Passage provided section start

Aussie metallers Claim the Throne are coming to an Australian town near you...
Quick! Hasten thee to the nearest live gig – those crazy melo-death, folk metal bastards Claim the Throne are on tour – right bloody now! And just the other day I caught up with Glen ‘Dysie’ Dyson, one of the band’s many guitarists, for a delightful wordy-exchange.
So last Friday was the first gig of the Australian tour (a select number of dates through January and February); how was that? He’s suitably enthused: “It went really well. It was a great way to start things off.”
The band are touring on the back of their latest album On Desolate Plains (more about that in a moment), but there will also be some masterclasses and workshops on topics such as the filthy, dirty music industry, musicianship, and pop-swigging. “Yeah, we’re trying something a little bit different. Because we have our base in Perth – and it’s an expensive exercise to get over to the east and back – so we have a few days off here and there and rather than sit around doing nothing, we thought we’d try and do something a little bit more constructive and do an all-ages workshop.”
This seems like a pretty sweet idea given Dysie’s experience with Soundworks Touring and the Prime Cuts Music label. Throw in the fact that Ash (drums) and Brendon (vocals & guitars) knock out a regular podcast and it’s a wealth of knowledge ripe for the picking. He adds that “We’ll also have some local music guys involved too, and hopefully people might learn something and get involved in the music industry.”

Passage provided section end

**Requirement 1**
Do these statements agree with the Claim the Throne article? For each, answer yes or no and quote the words from the article that decide it.
(a) The band is based in Perth.
(b) The first gig of the Australian tour took place last Saturday.
(c) Glen Dyson plays drums in the band.
**Requirement 2**
Rewrite the stretch of the Claim the Throne article from "Aussie metallers Claim" through "a delightful wordy-exchange.", changing "gig" to "show".
The entries below are separate material, unrelated to the Claim the Throne article.

Data shown section start

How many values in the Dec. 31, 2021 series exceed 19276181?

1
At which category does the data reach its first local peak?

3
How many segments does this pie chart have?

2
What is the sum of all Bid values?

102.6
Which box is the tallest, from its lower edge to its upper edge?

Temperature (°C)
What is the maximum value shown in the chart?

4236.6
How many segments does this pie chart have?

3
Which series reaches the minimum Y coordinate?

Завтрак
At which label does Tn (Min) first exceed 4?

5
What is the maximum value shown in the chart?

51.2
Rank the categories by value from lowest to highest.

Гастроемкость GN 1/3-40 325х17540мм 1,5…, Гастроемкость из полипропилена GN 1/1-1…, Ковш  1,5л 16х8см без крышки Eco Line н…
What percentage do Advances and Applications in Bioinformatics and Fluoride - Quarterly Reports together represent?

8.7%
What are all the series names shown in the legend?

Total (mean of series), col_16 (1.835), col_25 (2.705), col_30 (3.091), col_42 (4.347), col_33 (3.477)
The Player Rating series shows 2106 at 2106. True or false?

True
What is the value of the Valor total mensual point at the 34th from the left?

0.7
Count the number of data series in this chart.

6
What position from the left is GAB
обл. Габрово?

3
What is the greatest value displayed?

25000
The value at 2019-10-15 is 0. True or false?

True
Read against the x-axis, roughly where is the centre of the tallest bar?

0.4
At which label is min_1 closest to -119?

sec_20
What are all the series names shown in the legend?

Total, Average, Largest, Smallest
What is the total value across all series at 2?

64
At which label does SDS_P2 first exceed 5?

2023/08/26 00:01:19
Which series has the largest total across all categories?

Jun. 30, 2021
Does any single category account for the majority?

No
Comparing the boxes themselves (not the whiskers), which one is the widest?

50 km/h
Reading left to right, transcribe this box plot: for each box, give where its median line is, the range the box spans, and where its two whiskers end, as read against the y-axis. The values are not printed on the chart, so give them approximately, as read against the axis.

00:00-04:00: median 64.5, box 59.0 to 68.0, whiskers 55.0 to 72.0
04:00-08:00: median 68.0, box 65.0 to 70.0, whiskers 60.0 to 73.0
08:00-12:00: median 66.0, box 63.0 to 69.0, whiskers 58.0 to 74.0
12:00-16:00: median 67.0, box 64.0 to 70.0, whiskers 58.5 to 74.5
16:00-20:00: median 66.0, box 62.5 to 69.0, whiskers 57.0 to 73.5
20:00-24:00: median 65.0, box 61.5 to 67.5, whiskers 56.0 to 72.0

Data shown section end

**Exercise result 1**
(a) Yes: "we have our base in Perth"
(b) No: "So last Friday was the first gig of the Australian tour"
(c) No: "Glen ‘Dysie’ Dyson, one of the band’s many guitarists"

**Exercise result 2**
Aussie metallers Claim the Throne are coming to an Australian town near you...
Quick! Hasten thee to the nearest live show – those crazy melo-death, folk metal bastards Claim the Throne are on tour – right bloody now! And just the other day I caught up with Glen ‘Dysie’ Dyson, one of the band’s many guitarists, for a delightful wordy-exchange.